WORK TO BE COMPLETED: Using the records that appear below, write out exactly the lines from the one with "liver hepatocellular carcinoma" through the one with "high amount of", keeping both end lines.

====== RECORDS PROVIDED ======

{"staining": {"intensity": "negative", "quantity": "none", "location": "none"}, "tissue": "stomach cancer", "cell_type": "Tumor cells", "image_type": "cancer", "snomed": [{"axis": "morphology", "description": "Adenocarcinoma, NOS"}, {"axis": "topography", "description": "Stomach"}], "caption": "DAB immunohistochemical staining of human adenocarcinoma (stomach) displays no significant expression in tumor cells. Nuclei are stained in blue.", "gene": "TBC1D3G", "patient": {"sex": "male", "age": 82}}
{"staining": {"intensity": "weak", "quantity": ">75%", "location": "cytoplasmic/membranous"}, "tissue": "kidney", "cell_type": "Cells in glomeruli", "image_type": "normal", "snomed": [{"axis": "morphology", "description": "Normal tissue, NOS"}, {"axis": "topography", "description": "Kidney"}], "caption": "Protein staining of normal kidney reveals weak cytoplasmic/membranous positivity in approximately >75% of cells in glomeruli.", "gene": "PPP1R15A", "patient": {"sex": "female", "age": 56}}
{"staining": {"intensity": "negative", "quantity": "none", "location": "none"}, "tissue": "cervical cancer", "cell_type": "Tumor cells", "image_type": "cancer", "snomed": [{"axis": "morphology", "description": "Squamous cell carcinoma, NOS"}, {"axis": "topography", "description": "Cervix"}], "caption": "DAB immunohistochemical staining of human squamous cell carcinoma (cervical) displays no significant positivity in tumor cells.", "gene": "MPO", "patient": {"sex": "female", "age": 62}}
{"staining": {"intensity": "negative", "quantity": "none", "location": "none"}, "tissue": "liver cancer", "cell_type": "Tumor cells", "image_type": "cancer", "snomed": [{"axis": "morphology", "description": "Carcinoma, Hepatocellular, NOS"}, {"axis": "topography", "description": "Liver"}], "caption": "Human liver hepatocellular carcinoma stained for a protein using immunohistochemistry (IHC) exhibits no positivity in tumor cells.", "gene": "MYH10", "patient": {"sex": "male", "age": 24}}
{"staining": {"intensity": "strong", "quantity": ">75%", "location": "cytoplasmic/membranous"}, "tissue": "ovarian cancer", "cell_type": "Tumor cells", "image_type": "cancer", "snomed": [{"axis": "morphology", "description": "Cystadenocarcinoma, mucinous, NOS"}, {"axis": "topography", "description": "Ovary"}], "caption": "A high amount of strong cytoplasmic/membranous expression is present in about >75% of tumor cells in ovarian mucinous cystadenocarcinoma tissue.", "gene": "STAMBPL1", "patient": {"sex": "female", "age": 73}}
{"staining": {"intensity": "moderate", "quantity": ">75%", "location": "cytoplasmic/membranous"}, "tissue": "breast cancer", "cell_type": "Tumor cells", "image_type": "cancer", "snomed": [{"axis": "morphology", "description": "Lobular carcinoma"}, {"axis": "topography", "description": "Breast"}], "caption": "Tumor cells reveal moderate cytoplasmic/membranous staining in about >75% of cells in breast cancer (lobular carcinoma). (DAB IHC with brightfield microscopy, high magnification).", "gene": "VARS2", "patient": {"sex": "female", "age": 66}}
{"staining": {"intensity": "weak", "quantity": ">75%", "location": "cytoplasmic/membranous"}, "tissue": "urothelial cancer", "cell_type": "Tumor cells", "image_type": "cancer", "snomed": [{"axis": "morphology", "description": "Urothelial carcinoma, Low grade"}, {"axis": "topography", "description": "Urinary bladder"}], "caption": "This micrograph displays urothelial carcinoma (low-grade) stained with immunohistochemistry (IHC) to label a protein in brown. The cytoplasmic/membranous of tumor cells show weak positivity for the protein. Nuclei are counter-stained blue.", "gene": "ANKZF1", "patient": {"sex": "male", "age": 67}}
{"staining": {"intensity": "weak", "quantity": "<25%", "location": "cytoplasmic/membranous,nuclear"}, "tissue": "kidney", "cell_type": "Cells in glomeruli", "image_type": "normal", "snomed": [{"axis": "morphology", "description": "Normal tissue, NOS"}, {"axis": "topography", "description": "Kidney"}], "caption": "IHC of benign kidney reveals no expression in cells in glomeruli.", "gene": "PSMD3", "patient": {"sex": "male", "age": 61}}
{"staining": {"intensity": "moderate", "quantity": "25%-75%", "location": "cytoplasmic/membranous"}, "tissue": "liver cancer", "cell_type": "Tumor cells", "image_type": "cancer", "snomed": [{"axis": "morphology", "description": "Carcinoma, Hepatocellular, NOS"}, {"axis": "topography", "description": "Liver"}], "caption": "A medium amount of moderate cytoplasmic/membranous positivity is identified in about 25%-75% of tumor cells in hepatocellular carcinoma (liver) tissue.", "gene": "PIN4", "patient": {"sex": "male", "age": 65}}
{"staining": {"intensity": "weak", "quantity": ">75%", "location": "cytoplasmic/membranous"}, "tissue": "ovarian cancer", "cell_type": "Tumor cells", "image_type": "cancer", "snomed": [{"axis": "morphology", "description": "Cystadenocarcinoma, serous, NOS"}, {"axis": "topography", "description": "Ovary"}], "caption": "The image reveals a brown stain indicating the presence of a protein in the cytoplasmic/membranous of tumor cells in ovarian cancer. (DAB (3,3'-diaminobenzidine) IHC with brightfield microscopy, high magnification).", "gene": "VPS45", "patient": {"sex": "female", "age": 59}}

======

EXERCISE RESPONSE:
{"staining": {"intensity": "negative", "quantity": "none", "location": "none"}, "tissue": "liver cancer", "cell_type": "Tumor cells", "image_type": "cancer", "snomed": [{"axis": "morphology", "description": "Carcinoma, Hepatocellular, NOS"}, {"axis": "topography", "description": "Liver"}], "caption": "Human liver hepatocellular carcinoma stained for a protein using immunohistochemistry (IHC) exhibits no positivity in tumor cells.", "gene": "MYH10", "patient": {"sex": "male", "age": 24}}
{"staining": {"intensity": "strong", "quantity": ">75%", "location": "cytoplasmic/membranous"}, "tissue": "ovarian cancer", "cell_type": "Tumor cells", "image_type": "cancer", "snomed": [{"axis": "morphology", "description": "Cystadenocarcinoma, mucinous, NOS"}, {"axis": "topography", "description": "Ovary"}], "caption": "A high amount of strong cytoplasmic/membranous expression is present in about >75% of tumor cells in ovarian mucinous cystadenocarcinoma tissue.", "gene": "STAMBPL1", "patient": {"sex": "female", "age": 73}}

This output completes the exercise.